If a reader is looking at an XML derivation representation having one or more <pattern> elements looks at the definition of the component and doesn't have sense enough to look at "XML Representation Summary: pattern Element Information Item", I'm not sure what we can do to help.

You *can't* just say "one or more" in the definition, and then later on say "we really meant all".  That will invite a whole lot more confusion.

Would a warning in the first paragraph help?

"Note:  An XML <restriction> containing more than one <pattern> elements gives rise to a single regular expression in the set; this regular expression is an "or" of the regular expressions that are the content of the <pattern> elements."
Comment 8 David Ezell 2009-06-26 15:41:08 UTC
Resolution

Reword in terms of regular expressions:
[Definition:]  pattern is a constraint on the ·value space· of a datatype
which is achieved by constraining the ·lexical space· to ·literals· which match
each member of a set of regular expressions.

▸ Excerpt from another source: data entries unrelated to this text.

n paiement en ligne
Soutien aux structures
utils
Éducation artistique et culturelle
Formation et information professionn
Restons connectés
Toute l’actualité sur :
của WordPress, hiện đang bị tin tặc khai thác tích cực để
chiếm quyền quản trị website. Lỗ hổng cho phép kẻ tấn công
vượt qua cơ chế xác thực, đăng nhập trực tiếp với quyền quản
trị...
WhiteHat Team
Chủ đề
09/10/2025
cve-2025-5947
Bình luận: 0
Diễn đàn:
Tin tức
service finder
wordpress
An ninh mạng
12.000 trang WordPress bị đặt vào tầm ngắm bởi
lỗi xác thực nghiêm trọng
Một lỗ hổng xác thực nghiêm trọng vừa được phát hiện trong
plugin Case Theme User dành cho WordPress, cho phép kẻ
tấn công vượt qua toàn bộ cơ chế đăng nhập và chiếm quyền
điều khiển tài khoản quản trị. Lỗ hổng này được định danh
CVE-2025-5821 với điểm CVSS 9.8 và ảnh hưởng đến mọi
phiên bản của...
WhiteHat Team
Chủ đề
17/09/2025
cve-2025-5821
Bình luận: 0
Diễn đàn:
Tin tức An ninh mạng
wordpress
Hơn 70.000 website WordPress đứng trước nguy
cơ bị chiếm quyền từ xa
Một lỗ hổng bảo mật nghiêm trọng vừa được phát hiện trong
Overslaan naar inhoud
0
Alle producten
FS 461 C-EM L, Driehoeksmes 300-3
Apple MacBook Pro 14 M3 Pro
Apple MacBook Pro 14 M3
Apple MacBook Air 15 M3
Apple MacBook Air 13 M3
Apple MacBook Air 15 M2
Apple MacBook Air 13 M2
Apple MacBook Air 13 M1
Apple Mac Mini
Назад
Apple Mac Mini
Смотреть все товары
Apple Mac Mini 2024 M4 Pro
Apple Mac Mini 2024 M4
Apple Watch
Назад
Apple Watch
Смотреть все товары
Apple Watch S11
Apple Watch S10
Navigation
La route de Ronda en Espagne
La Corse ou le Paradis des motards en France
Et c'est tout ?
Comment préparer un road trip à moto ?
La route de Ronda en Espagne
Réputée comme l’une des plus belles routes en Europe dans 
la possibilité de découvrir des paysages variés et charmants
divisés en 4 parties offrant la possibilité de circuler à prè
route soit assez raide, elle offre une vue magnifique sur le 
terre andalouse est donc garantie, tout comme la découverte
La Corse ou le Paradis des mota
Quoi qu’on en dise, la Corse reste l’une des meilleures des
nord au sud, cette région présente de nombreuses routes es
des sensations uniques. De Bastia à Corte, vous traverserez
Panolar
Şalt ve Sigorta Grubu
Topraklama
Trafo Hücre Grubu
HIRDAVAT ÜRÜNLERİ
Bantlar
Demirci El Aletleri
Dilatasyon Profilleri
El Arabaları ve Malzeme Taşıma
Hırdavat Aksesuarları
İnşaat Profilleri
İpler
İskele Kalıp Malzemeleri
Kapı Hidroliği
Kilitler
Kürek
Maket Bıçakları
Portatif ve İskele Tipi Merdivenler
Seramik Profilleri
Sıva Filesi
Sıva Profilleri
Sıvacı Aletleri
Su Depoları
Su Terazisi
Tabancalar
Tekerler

And add a note in the first paragraph:
"Note:  An XML <restriction> containing more than one <pattern> element gives
rise to a single regular expression in the set; this regular expression is an
"or" of the regular expressions that are the content of the <pattern>
elements."
Comment 9 C. M. Sperberg-McQueen 2009-07-15 21:09:06 UTC
The change described in comment 9 has now been integrated into the status-quo documents.  I am accordingly marking this issue resolved.

Michael, as the originator, if you would signal your acceptance or rejection of this resolution by closing or reopening the bug in the usual manner, it would be helpful.  If the working group does not hear otherwise from you in the next two weeks, we will assume that you are content with the disposition of this comment.